Некоторые "потеряли" партбилеты и были исключены за это, после чего тоже выехали в другие города и села. Некоторые женщины срочно забеременели, наивно полагая, что это спасет их от карающей десницы ежовско-бериевского "правосудия". Эти-то бедняжки здорово просчитались и только увеличили число покинутых сирот.
Да, люди искали всевозможные варианты выхода, и те, у кого здравый смысл, наблюдательность и способность к самостоятельному мышлению перевешивали навыки, привитые догматическим воспитанием, те, над кем не довлела почти мистическая сила "формулировок", иногда находили этот выход.
Что касается меня, то, оставаясь все на той же почве правдивости, нельзя не признать, что я выбрала самый нелепый из всех возможных вариантов самозащиты: пламенные доказательства своей невиновности, горячие заверения в преданности партии, расточаемые то перед садистами, то перед чиновниками, ошеломленными фантастическою реальностью тех дней и дрожащими за собственную шкуру.
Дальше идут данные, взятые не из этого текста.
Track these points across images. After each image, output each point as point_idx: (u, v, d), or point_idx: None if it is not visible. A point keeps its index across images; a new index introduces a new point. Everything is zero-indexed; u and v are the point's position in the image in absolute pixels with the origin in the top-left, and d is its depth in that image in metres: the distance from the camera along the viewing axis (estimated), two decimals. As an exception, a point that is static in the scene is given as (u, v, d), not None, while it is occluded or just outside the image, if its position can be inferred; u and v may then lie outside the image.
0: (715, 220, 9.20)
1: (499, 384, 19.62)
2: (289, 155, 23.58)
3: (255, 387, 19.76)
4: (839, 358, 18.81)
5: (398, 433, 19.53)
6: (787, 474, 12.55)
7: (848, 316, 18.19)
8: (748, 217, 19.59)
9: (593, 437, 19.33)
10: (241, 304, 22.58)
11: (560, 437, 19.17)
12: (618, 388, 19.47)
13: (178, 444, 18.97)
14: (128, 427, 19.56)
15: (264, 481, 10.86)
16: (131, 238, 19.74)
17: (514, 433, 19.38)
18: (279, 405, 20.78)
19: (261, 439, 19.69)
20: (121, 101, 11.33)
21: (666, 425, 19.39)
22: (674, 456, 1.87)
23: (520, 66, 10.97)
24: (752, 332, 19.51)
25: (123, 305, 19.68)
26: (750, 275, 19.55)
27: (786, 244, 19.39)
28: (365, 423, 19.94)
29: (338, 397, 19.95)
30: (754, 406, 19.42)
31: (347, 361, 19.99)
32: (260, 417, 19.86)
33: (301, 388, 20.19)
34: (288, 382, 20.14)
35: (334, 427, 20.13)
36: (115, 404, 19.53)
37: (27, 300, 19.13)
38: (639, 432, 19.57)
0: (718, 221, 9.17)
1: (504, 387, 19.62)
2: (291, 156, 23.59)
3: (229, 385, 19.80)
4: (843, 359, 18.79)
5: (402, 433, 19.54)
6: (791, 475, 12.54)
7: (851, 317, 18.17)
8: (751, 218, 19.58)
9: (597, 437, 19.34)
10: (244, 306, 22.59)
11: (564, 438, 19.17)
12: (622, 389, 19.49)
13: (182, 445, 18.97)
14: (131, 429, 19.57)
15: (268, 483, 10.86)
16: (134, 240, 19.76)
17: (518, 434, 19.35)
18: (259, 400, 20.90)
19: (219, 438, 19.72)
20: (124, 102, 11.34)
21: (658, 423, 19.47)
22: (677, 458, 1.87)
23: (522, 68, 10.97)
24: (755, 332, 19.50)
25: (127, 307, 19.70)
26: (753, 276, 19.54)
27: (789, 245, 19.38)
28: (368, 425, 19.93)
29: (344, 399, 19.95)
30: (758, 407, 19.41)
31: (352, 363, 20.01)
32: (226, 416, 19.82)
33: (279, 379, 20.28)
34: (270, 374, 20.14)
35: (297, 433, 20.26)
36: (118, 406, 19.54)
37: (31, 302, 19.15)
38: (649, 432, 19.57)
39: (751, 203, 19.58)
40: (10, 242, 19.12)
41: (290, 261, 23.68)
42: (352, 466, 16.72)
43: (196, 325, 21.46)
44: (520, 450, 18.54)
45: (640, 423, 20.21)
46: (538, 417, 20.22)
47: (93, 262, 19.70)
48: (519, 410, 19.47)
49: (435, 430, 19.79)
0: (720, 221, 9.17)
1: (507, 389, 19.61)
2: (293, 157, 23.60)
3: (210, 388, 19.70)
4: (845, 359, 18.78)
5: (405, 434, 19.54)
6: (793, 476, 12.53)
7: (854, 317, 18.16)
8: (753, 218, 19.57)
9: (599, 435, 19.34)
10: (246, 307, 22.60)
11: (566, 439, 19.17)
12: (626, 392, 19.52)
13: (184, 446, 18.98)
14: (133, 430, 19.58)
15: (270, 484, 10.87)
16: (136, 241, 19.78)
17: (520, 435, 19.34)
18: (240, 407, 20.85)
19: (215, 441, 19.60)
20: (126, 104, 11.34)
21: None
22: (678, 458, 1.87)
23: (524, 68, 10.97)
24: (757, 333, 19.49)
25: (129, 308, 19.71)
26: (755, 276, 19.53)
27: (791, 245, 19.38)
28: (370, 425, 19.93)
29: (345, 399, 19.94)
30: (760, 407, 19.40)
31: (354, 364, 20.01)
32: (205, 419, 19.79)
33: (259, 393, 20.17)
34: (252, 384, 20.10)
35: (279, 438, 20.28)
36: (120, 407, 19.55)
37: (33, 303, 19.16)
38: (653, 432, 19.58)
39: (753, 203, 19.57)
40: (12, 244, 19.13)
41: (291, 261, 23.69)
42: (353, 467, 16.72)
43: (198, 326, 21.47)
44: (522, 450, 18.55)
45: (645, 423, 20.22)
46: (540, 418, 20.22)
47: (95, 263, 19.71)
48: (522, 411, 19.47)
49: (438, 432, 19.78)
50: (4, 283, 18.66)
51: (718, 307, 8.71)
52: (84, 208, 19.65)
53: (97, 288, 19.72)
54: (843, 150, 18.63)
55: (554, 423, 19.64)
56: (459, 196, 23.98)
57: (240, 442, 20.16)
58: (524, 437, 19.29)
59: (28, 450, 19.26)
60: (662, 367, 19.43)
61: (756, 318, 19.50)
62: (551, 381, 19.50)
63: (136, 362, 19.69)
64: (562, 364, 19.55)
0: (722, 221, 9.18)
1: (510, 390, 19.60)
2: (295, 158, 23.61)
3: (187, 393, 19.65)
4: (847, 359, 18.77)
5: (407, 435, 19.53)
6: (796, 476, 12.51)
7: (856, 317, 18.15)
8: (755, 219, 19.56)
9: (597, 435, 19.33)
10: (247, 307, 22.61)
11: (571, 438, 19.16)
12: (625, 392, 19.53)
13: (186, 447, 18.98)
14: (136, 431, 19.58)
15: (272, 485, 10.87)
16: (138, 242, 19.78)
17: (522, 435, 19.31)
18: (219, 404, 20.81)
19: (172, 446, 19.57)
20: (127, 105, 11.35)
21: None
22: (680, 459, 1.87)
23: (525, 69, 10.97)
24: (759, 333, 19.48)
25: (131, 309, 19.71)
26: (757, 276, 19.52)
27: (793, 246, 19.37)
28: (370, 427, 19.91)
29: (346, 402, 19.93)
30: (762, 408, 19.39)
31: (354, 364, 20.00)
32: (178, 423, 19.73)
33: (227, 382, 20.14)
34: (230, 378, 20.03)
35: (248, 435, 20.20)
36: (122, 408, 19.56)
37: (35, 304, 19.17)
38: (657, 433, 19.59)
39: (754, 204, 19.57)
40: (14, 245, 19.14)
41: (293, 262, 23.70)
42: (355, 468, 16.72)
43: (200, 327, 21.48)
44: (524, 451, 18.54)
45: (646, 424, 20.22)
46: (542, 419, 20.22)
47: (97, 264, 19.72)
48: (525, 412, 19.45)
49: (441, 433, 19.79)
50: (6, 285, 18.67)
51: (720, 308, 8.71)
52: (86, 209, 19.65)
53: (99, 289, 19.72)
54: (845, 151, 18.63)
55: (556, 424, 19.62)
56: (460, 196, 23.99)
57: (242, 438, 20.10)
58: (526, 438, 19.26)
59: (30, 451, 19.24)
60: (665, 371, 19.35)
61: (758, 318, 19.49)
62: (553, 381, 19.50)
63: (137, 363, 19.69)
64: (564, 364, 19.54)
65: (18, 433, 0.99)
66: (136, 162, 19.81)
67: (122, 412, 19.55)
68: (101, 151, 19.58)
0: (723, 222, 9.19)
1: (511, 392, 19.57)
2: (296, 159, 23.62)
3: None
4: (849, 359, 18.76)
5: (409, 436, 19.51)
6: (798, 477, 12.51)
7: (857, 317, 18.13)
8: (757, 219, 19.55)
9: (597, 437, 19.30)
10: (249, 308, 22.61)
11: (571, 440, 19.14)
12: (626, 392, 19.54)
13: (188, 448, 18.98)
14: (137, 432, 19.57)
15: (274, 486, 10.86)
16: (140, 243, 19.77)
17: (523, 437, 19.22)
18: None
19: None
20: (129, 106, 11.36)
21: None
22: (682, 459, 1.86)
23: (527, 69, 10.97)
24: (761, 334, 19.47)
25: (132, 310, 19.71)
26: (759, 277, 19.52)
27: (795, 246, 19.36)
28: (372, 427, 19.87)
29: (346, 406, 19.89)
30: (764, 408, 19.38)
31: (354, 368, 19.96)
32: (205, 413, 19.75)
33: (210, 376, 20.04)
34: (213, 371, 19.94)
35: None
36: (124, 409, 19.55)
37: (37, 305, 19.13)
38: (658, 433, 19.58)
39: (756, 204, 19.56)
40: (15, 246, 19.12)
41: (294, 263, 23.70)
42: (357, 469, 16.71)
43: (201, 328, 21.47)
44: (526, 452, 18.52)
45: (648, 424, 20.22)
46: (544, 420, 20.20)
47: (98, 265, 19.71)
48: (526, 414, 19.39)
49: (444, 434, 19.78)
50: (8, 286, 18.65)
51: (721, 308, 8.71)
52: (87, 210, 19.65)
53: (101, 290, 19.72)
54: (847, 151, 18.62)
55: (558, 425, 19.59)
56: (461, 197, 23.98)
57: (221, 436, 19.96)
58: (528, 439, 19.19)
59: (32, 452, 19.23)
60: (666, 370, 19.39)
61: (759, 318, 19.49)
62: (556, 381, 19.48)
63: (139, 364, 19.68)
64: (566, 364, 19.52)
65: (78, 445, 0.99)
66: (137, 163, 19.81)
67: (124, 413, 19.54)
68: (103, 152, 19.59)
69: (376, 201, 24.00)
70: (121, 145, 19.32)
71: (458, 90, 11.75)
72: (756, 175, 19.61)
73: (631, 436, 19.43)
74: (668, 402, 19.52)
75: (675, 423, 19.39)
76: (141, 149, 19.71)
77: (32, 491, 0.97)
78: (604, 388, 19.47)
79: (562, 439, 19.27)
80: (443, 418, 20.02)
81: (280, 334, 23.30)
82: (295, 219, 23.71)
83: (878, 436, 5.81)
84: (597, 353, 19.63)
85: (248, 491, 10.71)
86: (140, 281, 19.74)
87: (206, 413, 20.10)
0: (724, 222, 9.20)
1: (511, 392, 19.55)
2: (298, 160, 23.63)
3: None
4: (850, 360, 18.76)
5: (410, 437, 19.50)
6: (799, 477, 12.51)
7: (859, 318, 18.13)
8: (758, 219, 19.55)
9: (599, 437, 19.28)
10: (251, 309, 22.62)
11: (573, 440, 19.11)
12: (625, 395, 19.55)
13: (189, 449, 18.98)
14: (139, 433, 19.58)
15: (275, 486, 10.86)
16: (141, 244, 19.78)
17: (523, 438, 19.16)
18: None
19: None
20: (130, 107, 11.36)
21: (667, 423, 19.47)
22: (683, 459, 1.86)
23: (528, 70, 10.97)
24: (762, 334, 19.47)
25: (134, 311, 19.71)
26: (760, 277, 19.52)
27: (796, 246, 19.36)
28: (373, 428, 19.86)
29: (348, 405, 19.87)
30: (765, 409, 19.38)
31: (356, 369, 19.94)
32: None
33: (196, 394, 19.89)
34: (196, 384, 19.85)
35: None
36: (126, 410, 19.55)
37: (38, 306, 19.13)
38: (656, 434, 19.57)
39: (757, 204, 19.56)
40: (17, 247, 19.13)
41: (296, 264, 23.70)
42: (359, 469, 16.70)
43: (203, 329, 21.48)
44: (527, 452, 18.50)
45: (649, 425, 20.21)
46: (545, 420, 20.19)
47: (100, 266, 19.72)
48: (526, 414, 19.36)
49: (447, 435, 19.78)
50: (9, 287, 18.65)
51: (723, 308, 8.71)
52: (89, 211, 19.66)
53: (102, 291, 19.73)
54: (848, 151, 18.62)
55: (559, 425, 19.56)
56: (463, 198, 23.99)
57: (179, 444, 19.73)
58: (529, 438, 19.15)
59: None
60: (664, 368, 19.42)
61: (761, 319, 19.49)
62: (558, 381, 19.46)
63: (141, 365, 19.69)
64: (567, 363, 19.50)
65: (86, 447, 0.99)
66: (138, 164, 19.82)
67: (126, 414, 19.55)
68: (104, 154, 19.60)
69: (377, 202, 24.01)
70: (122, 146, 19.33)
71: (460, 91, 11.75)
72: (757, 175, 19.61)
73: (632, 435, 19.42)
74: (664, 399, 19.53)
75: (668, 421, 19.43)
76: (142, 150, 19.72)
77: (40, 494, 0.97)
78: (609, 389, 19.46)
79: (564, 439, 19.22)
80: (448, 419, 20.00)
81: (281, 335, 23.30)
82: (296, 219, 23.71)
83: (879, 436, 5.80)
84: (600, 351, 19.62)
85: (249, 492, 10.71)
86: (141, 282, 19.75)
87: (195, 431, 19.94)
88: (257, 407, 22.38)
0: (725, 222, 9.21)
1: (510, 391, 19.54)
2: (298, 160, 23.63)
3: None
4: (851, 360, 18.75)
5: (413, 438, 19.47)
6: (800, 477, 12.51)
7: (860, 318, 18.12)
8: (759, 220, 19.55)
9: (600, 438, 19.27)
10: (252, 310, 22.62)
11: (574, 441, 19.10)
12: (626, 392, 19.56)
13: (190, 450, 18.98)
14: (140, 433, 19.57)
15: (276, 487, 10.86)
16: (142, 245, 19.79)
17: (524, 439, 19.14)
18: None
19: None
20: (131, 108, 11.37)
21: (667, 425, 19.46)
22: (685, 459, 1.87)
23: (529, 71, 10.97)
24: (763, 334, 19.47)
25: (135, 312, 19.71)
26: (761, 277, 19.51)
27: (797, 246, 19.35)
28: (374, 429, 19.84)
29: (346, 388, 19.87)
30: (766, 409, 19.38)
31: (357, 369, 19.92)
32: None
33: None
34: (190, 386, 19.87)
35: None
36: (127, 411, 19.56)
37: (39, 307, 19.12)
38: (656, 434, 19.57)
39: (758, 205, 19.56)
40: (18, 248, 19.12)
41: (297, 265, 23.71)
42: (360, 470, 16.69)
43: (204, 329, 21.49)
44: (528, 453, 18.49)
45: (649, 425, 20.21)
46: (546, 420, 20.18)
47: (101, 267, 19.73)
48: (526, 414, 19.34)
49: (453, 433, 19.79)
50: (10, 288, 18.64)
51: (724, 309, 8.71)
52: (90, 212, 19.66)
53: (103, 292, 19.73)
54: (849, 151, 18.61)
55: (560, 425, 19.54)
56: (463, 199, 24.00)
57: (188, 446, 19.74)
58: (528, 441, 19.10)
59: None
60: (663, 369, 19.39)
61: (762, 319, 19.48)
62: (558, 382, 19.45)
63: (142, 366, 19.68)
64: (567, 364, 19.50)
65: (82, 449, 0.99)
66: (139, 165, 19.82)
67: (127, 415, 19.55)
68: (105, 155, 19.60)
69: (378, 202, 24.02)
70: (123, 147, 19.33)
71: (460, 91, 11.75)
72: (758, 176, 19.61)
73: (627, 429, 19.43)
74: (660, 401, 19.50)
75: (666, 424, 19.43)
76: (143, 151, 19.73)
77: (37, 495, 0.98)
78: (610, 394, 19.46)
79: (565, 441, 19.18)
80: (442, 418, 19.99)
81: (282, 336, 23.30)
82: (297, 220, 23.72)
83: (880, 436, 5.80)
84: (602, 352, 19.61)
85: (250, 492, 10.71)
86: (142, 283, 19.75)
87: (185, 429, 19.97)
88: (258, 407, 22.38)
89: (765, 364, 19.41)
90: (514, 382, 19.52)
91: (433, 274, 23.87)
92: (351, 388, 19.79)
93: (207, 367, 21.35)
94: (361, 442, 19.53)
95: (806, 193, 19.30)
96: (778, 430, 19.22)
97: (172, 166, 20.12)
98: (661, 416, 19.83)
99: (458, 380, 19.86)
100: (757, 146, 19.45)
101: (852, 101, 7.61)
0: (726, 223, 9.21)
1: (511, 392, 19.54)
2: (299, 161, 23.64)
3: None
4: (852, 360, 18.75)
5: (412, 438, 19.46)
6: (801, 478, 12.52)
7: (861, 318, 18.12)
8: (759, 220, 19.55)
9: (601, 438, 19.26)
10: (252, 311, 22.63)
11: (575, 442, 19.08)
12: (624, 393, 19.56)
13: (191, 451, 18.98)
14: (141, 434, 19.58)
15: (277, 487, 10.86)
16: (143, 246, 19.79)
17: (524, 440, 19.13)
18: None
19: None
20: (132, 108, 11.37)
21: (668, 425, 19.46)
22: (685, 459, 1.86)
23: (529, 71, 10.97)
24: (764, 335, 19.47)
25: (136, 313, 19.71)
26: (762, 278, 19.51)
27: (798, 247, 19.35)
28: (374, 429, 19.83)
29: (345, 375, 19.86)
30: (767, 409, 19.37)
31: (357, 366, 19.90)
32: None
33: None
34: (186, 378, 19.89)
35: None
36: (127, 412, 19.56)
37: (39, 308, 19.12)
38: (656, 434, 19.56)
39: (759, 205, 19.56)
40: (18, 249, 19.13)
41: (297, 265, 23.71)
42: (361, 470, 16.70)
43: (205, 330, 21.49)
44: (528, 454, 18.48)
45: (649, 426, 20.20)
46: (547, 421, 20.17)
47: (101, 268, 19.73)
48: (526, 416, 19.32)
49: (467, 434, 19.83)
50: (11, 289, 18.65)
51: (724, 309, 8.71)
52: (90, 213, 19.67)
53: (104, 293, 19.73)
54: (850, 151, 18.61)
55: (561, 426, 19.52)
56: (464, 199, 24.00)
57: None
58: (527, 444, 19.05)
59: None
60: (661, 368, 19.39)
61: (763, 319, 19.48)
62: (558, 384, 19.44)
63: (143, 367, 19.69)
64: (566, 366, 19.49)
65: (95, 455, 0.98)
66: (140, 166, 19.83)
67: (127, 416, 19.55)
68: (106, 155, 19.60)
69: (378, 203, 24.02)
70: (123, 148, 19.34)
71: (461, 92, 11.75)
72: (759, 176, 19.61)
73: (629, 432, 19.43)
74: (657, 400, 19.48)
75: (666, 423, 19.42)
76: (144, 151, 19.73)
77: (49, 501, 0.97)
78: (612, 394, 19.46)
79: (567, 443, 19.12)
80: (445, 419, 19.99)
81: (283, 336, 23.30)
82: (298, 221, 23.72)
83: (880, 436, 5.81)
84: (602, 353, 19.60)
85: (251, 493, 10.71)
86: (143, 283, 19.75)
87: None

Да, бабушка Авдотья была права. Не знаю, была ли "ума — палата", но уж глупости-то действительно была "саратовская степь".
Он был удивительно противоречив для меня, этот последний год моей первой жизни, оборвавшейся в феврале 1937-го. С одной стороны, было очевидно, что я на всех парах качусь к пропасти. Все более свинцовыми тучами затягивался политический небосклон. Шли процессы. Процесс Зиновьева — Каменева. Кемеровское дело. Процесс Радека — Пятакова.
Газетные листы жгли, кололись, щупальцами скорпиона впивались в самое сердце. После каждого процесса дело закручивалось все туже. Вошел в жизнь страшный термин "враг народа". Каждая область и национальная республика по какой-то чудовищной логике должны были тоже иметь своих "врагов", чтобы не отстать от центра. Как в любой кампании, как, скажем, при хлебозаготовках или поставках молока.
А я была меченая. И каждую секунду чувствовала это... Почти весь этот год я прожила в Москве, так как "дело", находившееся по моей апелляции в КПК, требовало постоянных посещений коридоров Ильинки.
Мой муж еще оставался членом ЦИК СССР, и поэтому жила я в комфортабельном номере гостиницы "Москва", а при моих постоянных поездках из Казани и в Казань меня встречали и провожали машины татарского представительства в Москве. Эти же машины доставляли меня и на Ильинку, где решался вопрос — быть мне или не быть. Таковы были гримасы времени и своеобразная "неравномерность" развития событий.
В это лето умер Горький, и на его похоронах я в первый и в последний раз в жизни видела Сталина. Я шла в рядах Союза писателей, так что имела возможность очень близко разглядеть его.